Passage given:
By the way, if you have a writing blog, or are connected with other writers via social networks, I'd love it if you would pass on this post.

Tuesday, November 2, 2010

A cliche by any other name would still...be deleted.

Most of the time, writers strive to eliminate cliches from our work, because they speak to a lack of original creative expression. They're generally vague and nonspecific. They seem to shout: this writer can't be bothered to write exactly what she means, so this overused hackneyed phrase will just have to do.

However.

I DO think cliches serve a purpose, and so that's why when I'm writing a first draft, I let them fly. I'm not the sort of writer who can sit, fingers poised above keyboard, for long periods until I come up with the most interesting word or phrase -- at least not when I'm trying to get down the bones of a first draft.

I do that later.

When I'm making a first draft where none existed before, I tend to move quickly. So I write the danged cliche into the piece, and move on. And keep moving. Yeah, I know those stupid cliches have to go...but not now. Now, I'm busy getting a first draft out of my head and onto the page.

Information supplied:
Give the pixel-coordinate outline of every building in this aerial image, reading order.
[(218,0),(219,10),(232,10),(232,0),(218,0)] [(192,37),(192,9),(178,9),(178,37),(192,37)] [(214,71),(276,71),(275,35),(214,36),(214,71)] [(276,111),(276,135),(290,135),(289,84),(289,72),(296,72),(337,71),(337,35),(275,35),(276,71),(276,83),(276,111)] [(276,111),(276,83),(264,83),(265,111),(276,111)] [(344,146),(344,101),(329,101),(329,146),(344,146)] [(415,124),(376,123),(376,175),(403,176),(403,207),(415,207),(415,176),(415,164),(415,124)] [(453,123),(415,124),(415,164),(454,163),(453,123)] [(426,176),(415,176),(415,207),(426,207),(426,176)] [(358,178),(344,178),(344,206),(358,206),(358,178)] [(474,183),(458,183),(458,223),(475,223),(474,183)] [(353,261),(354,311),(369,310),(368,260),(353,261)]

Task:
Copy everything from "Tuesday, November 2, 2010" down to "have to do." in the post on cliches, and replace "hackneyed" with "worn-out". You won't need the listing.

Output of the exercise:
Tuesday, November 2, 2010

A cliche by any other name would still...be deleted.

Most of the time, writers strive to eliminate cliches from our work, because they speak to a lack of original creative expression. They're generally vague and nonspecific. They seem to shout: this writer can't be bothered to write exactly what she means, so this overused worn-out phrase will just have to do.